ESPECIAL DÍA DE LA MADRE

De mi madre aprendí

Cuatro cocineros valencianos preparan junto a sus madres las recetas de su infancia. Sencillas, honestas. Ensaladilla, alcachofas, pimientos y un bocata Almussafes

Fotos: KIKE TABERNER

| 03/05/2019 | 12 min, 3 seg

VALÈNCIA. Mi madre triturando el tomate para el sofrito del arroz. Mi madre inventándose un cuento, mientras levanta la cuchara, para intentar que coma algo. Mi madre llorando en la cocina porque está pelando cebollas. Ella también, anunciando que hoy tocan macarrones con queso, o enfadada, amenazando con dejarme en el comedor del colegio mientras se seca la sopa. De repente me doy cuenta de que todos mis primeros recuerdos con la comida están vinculados a su figura. Los domingos haciendo bizcochos, la caja de latón con las recetas.

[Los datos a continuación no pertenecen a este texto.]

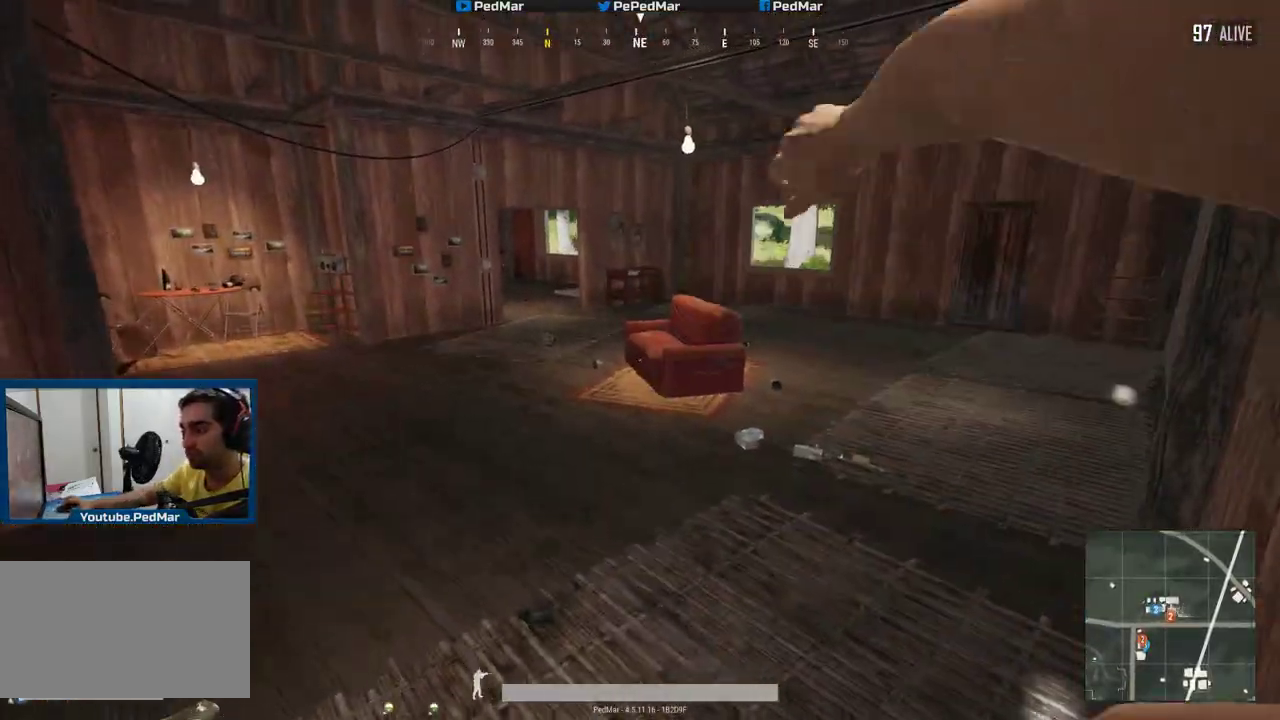
{"keys": ["w"], "mouse": [], "events": [[367, "a", "up"]]}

Si solo pudiera comer una cosa más en el mundo, no elegiría un plato de Ferran Adrià, sino de mi madre. Supongo que todos haríamos lo mismo. Si la cocina son recuerdos, las recetas de nuestra familia son los pilares de la memoria, y el refugio ante un futuro incierto. Ya lo decía Joël Robuchon,“cuando mi madre nos daba el pan, nos repartía amor". 

Con motivo del Día de la Madre, que se conmemora el primer domingo de mayo, cuatro cocineros valencianos nos cuentan la historia de los platos que aprendieron de ellas y nos dejan presenciar cómo los preparan a su lado. En sus casas, en sus cocinas. Nada de aires ni de espumas; más bien pimientos y bocadillos. Recetas populares, que tal vez no tengan cabida en sus restaurantes, o en realidad sí, porque son a las que regresan una y otra vez.

La ensaladilla de Ángeles

La madre de Vicente Patiño tiene 75 años y vive en Xàtiva, apenas a una manzana del bar familiar donde empezó todo. Trabajó en él durante 22 años, mientras sacaba adelante a tres hijos, y lo hizo sin ayuda de nadie. Marchaban bocadillos, bravas y, cómo no, ensaladilla. 

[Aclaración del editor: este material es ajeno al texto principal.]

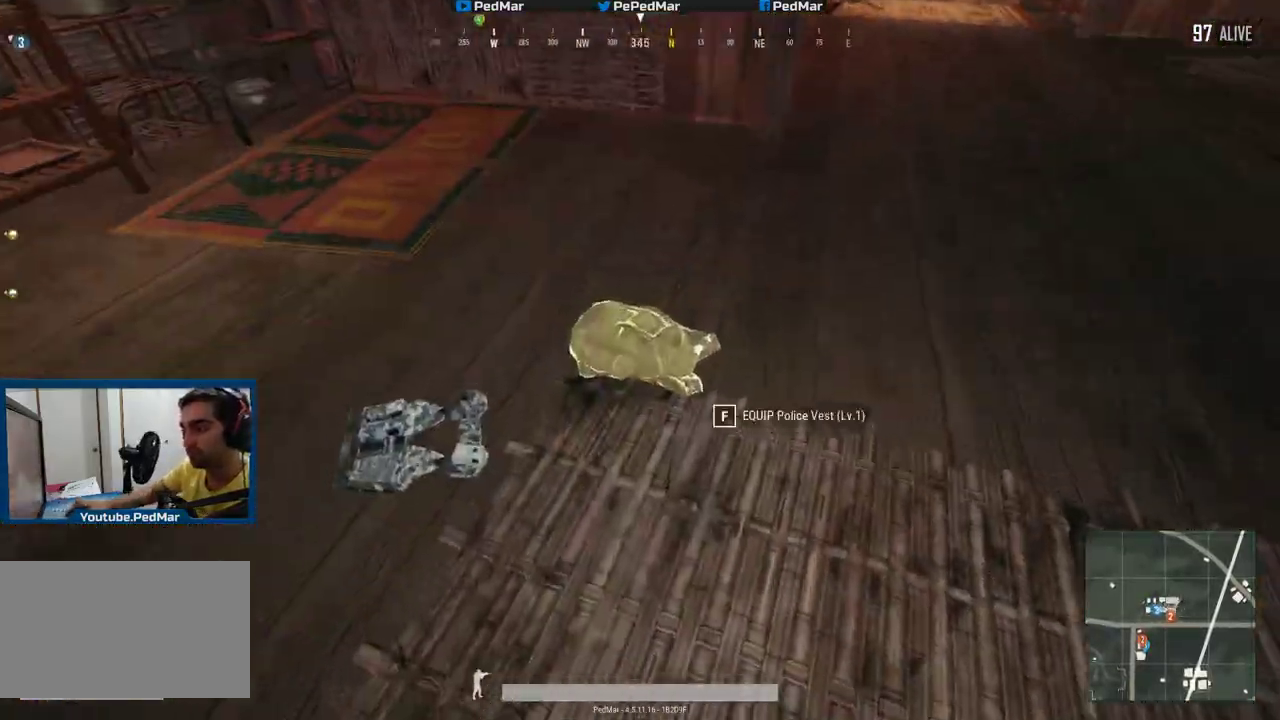
{"keys": ["a", "s"], "mouse": [], "events": [[300, "f", "down"], [317, "w", "up"], [383, "f", "up"], [400, "a", "down"], [433, "s", "down"]]}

Abre la puerta del piso y se le adelanta una perrita Yorkshire, que se llama Mimi. Nos abraza y nos hace pasar. En la salita, la mesa central con tapete de ganchillo y una pared atestada de recortes de prensa, donde hay artículos con más de diez años de antigüedad. En todos ellos se habla de su hijo, de cuando ganó el premio a cocinero revelación en Madrid Fusión, o de cuando inauguró Saiti en València, incluso están las últimas críticas sobre la cocina de Sucar. Nos enseña algunas fotos de sus nietos y su colección de dedales. Entonces pasamos a la cocina, donde además hay recipientes de cerámica que ella misma se encarga de pintar.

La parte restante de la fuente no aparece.